TEXTE FOURNI
L'art de la guerre
Le Traité FNI enterré,
les nouveaux euromissiles arrivent. Ue complice
Manlio Dinucci
© Manlio
Dinucci
Dimanche 4 août 2019
Le secrétaire d’état Mike Pompeo a
annoncé hier (2 août 2019) après six
mois de suspension, le retrait définitif
des États-Unis du Traité sur les Forces
nucléaires intermédiaires (INF ou FNI),
accusant la Russie de l’avoir
“délibérément violé, mettant en danger
les intérêts suprêmes USA”. À cette
nouvelle n’a été donné en Italie que
très peu d’écho politique et médiatique
(l’Ansa -agence de presse nationale
italienne- ne lui a consacré que
quelques lignes). Et pourtant nous
sommes devant une décision qui a de
dramatiques implications pour l’Italie,
exposée comme d’autres pays européens à
se tenir en premières lignes dans une
nouvelle confrontation nucléaire
USA-Russie non moins dangereuse que
celle de la guerre froide.

CONSIGNE
Rédigez la suite du texte sur le retrait des États-Unis du traité FNI, à partir de sa dernière phrase. Les entrées n'interviennent en rien dans ce travail.

ENTRÉES BRUTES

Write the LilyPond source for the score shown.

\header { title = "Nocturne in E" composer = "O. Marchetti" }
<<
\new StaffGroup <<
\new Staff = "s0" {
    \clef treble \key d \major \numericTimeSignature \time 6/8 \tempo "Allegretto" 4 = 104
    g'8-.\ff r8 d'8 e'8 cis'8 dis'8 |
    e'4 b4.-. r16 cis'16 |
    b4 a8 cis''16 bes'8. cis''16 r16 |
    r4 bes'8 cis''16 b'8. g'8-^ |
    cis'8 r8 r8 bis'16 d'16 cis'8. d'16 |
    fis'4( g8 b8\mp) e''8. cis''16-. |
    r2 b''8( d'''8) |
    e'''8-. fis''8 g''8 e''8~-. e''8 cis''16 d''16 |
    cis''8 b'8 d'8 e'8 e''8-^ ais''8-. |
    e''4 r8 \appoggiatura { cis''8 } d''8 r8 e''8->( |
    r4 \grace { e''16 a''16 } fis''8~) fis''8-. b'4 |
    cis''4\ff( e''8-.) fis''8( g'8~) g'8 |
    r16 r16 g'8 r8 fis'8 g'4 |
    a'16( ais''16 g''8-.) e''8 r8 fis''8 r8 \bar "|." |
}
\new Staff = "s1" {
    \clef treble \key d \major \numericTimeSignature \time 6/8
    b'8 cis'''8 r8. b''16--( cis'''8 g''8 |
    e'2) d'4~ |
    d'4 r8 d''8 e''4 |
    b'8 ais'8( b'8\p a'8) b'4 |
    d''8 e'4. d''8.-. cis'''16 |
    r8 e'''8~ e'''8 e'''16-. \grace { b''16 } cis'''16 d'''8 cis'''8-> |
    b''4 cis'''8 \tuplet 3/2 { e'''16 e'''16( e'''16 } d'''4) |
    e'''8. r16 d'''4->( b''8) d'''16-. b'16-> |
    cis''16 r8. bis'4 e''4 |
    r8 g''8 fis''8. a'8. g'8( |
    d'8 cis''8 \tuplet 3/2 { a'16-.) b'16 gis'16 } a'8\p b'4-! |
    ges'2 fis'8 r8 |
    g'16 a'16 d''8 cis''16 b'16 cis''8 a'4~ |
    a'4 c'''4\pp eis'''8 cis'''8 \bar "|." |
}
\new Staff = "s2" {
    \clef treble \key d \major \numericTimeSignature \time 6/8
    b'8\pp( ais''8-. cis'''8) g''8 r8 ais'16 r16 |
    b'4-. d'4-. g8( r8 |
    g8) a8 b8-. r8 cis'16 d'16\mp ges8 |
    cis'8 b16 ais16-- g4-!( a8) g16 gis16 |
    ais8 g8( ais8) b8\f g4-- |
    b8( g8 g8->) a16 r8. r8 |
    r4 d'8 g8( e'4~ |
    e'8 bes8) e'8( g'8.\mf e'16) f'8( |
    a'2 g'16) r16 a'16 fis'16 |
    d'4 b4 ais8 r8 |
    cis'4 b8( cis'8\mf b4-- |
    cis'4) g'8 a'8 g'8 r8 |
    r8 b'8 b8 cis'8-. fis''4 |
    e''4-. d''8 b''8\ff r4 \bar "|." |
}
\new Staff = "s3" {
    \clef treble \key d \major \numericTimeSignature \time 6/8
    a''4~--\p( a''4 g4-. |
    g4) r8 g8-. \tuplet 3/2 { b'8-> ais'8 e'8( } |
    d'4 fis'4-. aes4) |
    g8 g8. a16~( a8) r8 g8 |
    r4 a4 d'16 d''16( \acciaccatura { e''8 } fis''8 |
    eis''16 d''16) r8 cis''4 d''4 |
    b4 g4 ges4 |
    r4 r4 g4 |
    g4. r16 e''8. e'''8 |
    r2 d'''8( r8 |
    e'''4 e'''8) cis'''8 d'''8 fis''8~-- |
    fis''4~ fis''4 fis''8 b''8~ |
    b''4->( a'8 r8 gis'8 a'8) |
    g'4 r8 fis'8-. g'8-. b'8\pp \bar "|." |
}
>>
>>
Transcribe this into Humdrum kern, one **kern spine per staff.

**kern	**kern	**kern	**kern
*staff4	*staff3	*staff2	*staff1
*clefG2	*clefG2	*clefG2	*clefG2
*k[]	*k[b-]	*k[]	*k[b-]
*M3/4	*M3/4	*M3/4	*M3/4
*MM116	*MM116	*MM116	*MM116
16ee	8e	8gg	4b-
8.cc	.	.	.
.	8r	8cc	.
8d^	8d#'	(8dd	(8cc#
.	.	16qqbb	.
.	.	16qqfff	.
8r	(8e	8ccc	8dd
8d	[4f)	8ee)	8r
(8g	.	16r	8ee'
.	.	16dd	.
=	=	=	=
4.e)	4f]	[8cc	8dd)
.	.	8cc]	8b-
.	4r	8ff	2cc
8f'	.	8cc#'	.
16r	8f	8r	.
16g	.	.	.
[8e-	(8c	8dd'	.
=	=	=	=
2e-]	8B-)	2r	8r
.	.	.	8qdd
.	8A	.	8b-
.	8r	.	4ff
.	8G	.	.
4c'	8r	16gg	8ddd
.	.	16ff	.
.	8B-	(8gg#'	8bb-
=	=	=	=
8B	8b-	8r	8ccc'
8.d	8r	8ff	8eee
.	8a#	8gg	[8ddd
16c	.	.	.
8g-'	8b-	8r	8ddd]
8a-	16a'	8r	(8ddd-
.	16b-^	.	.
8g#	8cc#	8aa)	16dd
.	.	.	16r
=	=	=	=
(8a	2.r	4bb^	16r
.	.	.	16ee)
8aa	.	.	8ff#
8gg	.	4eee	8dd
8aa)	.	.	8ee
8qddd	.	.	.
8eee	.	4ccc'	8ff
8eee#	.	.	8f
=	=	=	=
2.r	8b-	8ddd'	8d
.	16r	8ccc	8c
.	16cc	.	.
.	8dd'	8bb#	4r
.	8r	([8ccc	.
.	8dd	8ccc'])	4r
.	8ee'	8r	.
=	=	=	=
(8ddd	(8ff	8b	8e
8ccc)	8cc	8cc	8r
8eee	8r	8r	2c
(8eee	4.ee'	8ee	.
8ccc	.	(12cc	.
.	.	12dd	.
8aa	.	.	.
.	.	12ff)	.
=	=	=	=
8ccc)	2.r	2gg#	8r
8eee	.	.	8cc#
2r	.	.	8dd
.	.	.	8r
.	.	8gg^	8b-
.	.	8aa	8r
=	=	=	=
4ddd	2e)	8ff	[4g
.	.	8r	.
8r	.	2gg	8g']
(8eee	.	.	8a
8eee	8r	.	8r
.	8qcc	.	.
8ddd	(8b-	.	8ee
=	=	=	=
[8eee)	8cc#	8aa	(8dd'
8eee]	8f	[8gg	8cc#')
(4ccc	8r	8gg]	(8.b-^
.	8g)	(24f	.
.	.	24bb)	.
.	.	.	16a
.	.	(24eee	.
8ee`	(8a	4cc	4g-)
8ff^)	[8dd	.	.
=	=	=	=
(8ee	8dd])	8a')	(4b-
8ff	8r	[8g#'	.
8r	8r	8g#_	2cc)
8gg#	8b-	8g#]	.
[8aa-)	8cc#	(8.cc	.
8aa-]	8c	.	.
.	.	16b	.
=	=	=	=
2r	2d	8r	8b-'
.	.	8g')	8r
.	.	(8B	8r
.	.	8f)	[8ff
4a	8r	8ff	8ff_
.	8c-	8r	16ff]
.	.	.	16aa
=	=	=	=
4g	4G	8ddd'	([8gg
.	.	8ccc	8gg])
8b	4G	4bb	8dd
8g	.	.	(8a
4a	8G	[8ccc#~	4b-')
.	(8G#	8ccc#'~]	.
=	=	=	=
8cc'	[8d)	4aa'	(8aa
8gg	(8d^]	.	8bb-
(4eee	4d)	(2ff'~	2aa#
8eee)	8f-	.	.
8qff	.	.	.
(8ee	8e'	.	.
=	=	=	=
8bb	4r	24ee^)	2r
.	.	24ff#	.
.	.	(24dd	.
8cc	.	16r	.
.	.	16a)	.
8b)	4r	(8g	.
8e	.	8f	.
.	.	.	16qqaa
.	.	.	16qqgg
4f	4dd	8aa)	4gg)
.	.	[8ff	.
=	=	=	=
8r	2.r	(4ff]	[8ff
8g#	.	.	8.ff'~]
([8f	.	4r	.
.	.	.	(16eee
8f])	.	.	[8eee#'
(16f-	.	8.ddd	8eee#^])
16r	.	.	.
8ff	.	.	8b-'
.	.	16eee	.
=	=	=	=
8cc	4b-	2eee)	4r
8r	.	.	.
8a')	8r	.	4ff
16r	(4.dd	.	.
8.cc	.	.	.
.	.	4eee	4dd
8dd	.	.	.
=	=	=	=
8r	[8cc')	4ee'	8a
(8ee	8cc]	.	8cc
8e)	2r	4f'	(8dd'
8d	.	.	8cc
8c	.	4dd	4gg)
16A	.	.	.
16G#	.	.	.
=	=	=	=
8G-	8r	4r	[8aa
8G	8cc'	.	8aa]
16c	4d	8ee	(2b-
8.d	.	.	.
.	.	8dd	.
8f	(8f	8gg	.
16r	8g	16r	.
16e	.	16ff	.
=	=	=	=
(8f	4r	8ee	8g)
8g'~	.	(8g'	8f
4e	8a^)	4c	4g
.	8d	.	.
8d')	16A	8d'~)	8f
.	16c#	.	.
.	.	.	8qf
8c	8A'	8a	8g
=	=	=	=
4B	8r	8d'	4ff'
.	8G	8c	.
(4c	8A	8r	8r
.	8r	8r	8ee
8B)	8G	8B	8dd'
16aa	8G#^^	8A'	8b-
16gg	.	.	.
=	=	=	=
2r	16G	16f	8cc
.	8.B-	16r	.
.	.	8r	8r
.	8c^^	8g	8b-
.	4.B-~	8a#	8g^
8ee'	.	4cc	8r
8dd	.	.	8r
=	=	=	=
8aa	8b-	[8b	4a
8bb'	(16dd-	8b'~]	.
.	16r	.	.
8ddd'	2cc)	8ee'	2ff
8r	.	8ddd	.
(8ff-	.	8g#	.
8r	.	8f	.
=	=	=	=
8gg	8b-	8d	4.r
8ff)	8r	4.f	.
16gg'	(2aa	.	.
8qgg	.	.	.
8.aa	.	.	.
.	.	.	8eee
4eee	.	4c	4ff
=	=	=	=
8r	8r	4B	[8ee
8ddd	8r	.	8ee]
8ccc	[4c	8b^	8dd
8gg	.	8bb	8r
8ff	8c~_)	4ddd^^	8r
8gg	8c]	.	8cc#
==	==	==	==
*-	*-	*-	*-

RÉPONSE PRODUITE
Le Traité FNI,
signé en 1987 par les présidents
Gorbachev et Reagan, élimina tous les
missiles nucléaires à courte portée et à
portée intermédiaire (entre 500 et 5 500
Km) avec base au sol, avant tout les
missiles balistiques Pershing 2,
déployés par les États-Unis en
Grande-Bretagne, Italie, Allemagne de
l’Ouest, Belgique et Pays-Bas, et en
même temps les missiles balistiques
SS-20 (appellation occidentale) basés
par l’Union Soviétique sur son propre
territoire.
En 2014 l’administration Obama accusait
la Russie, sans apporter aucune preuve,
d’avoir expérimenté un missile de
croisière (sigle 9M729) de la catégorie
interdite par le Traité et, en 2015,
annonçait que “face à la violation du
Traité FNI par la Russie, les États-Unis
sont en train de considérer le
déploiement en Europe de missiles avec
base au sol”. Le plan a été confirmé par
l’administration Trump : en 2018 le
Congrès a autorisé le financement d’”un
programme de recherche et développement
d’un missile de croisière lancé du sol
par plate-forme mobile sur route”.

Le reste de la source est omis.